**YOUR TASK**
Copy out verbatim the text that begins with the line containing "Иллюстративно" and runs up to and including the line containing "лечить простуду.".

**THE RECORDS**
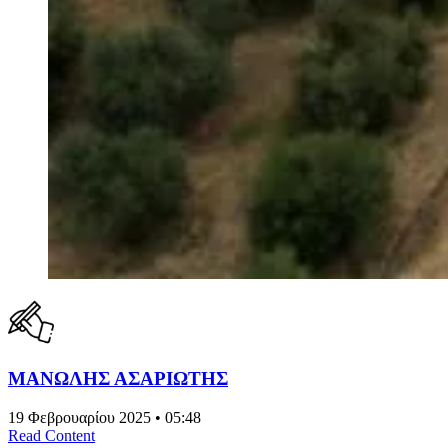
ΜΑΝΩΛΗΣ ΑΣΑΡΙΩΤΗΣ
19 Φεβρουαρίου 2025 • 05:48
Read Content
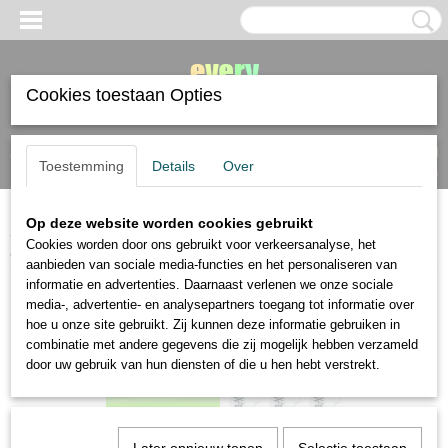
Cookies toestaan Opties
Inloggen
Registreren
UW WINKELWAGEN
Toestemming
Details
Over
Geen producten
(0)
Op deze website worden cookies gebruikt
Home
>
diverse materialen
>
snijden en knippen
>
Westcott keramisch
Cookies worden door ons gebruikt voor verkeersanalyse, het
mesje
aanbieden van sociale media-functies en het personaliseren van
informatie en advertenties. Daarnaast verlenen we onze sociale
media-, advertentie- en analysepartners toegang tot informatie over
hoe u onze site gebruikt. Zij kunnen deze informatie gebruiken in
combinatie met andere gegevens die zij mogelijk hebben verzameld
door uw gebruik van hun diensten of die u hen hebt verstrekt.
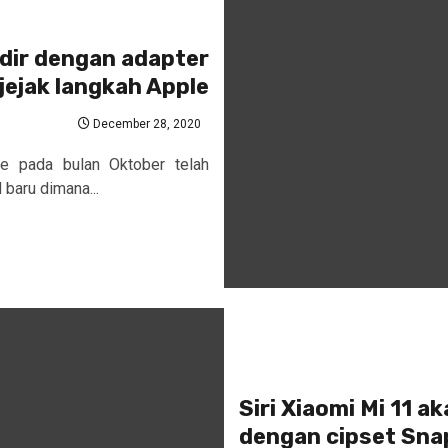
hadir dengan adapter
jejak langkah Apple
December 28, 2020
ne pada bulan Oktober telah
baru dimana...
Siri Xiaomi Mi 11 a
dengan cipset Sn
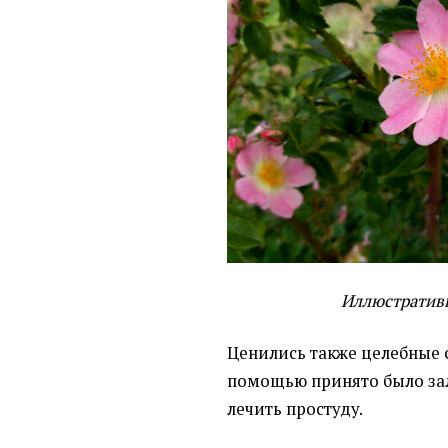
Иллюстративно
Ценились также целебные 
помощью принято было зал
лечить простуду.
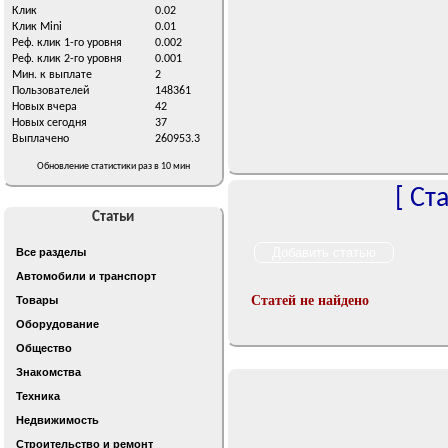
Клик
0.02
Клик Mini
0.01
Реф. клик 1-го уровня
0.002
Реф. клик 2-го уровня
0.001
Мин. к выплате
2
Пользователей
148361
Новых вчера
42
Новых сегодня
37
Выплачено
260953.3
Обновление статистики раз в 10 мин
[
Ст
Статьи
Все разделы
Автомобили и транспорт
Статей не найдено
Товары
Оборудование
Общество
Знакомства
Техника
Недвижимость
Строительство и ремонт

* * *

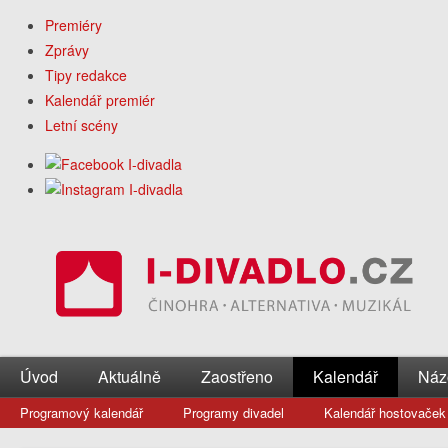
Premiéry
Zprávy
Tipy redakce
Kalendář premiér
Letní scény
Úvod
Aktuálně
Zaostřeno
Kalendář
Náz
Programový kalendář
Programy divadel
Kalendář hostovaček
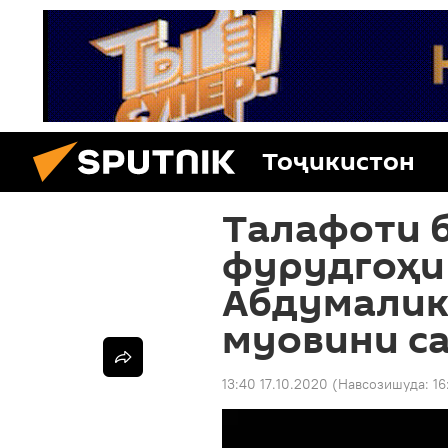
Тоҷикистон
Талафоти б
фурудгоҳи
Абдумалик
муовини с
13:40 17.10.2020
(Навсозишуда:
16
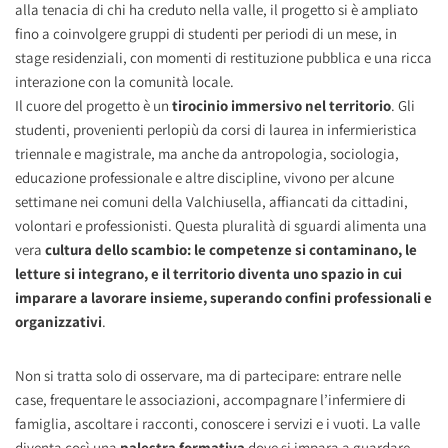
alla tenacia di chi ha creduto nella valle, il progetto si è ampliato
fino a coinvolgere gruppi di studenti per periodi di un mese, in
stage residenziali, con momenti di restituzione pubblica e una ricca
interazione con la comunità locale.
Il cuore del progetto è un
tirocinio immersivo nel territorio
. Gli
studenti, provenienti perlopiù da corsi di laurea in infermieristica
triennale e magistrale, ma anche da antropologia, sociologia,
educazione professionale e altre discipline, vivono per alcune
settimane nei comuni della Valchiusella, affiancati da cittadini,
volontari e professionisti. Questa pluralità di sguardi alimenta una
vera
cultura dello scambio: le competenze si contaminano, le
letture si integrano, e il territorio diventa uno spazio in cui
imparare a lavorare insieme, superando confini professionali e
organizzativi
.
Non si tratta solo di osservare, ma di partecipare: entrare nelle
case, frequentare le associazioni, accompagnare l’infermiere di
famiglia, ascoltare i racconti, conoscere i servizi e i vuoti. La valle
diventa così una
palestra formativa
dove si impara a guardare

...

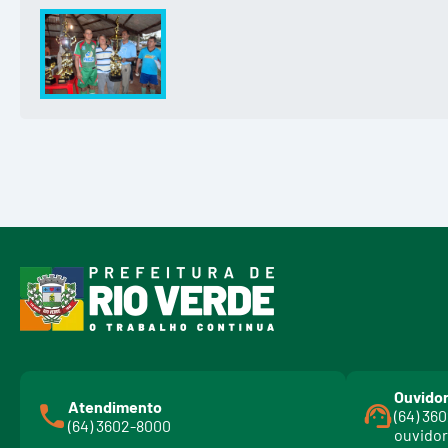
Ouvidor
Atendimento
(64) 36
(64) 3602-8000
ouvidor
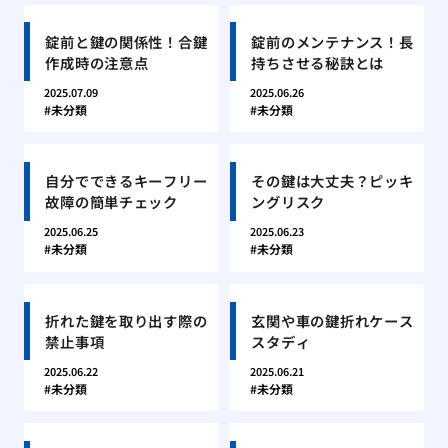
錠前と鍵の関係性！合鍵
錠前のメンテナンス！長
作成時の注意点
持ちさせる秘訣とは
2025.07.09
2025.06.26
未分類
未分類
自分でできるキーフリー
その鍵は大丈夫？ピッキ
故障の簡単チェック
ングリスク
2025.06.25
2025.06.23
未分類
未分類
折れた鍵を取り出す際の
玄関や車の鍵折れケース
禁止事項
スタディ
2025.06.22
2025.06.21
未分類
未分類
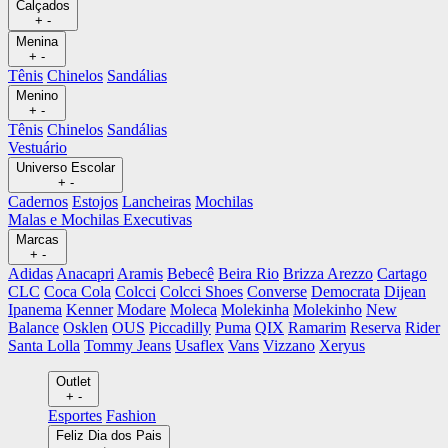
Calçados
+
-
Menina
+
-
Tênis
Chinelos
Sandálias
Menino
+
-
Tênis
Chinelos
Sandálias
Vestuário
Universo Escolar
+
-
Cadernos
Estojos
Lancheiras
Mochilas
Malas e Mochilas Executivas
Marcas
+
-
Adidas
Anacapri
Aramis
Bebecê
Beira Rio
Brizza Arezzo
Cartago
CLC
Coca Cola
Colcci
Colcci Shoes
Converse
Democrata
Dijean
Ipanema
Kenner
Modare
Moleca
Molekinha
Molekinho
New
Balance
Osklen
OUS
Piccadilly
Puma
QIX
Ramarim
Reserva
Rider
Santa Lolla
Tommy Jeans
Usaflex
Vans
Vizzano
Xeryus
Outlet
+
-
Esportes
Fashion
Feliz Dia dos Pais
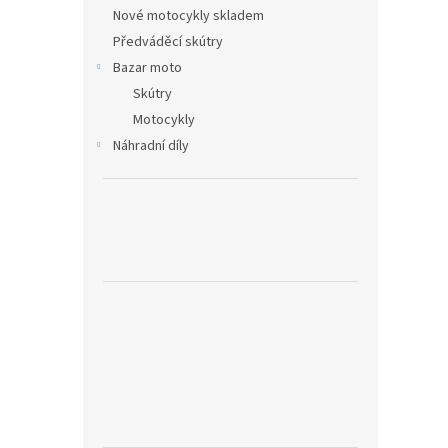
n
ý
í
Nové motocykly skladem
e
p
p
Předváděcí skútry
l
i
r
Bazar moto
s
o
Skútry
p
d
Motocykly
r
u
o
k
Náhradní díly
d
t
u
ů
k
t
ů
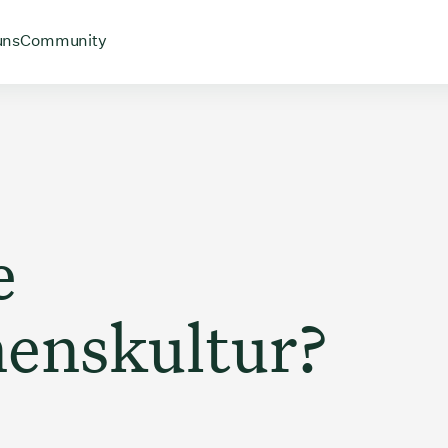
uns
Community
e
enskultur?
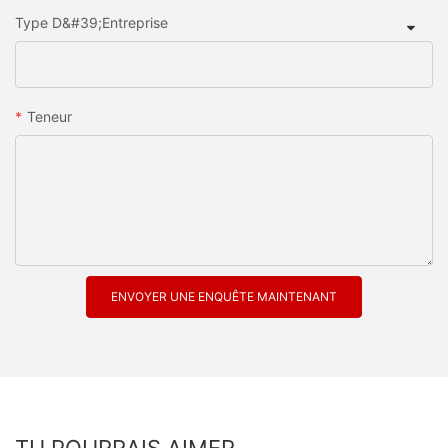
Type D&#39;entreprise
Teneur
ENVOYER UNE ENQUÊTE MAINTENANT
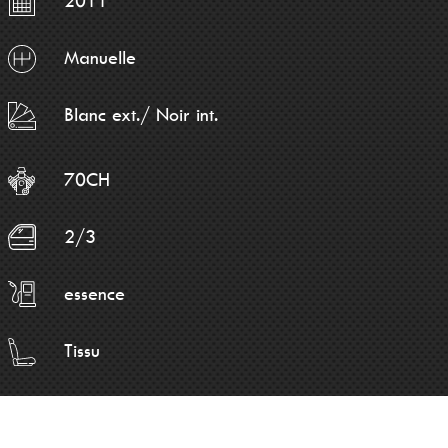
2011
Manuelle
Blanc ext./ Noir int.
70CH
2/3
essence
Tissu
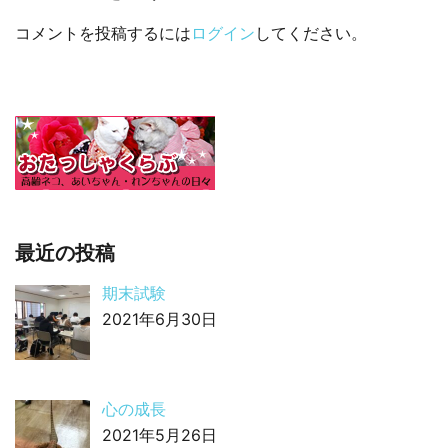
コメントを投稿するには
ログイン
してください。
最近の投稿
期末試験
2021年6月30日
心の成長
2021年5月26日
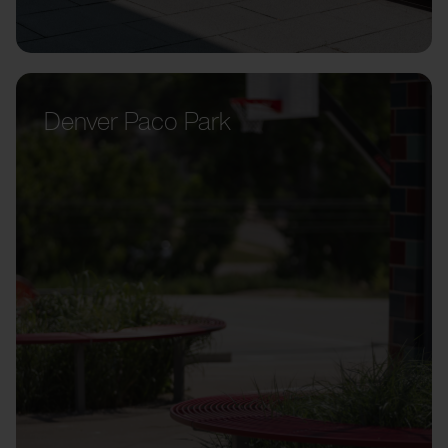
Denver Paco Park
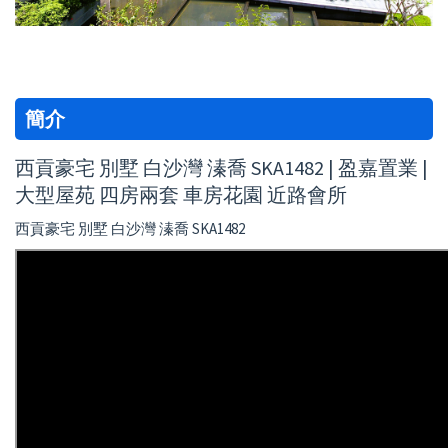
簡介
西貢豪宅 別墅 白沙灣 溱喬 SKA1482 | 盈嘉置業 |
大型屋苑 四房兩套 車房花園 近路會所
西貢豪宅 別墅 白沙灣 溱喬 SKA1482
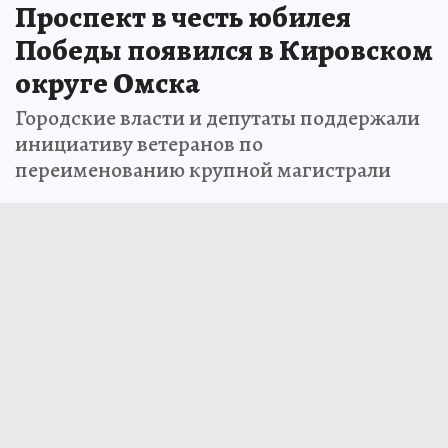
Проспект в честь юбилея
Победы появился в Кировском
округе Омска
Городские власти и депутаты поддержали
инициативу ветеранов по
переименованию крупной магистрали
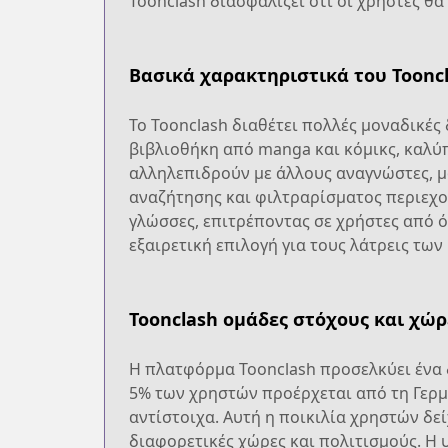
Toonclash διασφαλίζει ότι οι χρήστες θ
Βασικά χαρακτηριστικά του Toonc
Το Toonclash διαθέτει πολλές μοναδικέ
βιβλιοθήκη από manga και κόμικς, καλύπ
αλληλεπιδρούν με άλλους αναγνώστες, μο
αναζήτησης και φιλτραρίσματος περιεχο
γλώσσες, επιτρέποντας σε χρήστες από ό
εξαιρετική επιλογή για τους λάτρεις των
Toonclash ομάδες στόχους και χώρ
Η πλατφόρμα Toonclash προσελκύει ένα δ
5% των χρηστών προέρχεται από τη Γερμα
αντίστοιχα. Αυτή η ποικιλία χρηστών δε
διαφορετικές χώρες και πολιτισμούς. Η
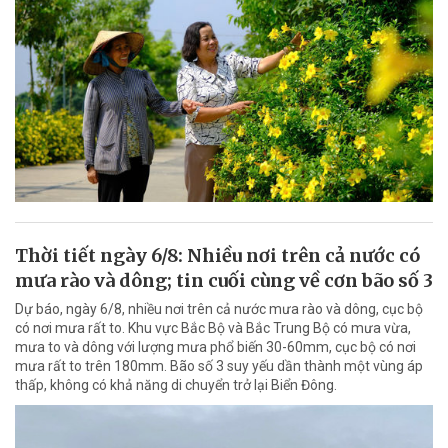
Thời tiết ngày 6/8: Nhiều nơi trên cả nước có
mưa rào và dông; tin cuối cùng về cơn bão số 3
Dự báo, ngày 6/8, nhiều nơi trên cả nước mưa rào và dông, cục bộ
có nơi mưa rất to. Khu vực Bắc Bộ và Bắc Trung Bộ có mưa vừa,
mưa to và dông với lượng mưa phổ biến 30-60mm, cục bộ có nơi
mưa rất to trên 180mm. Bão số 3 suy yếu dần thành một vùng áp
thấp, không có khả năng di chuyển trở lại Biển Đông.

**RESPONSE BELOW**
Иллюстративно
Ценились также целебные 
помощью принято было зал
лечить простуду.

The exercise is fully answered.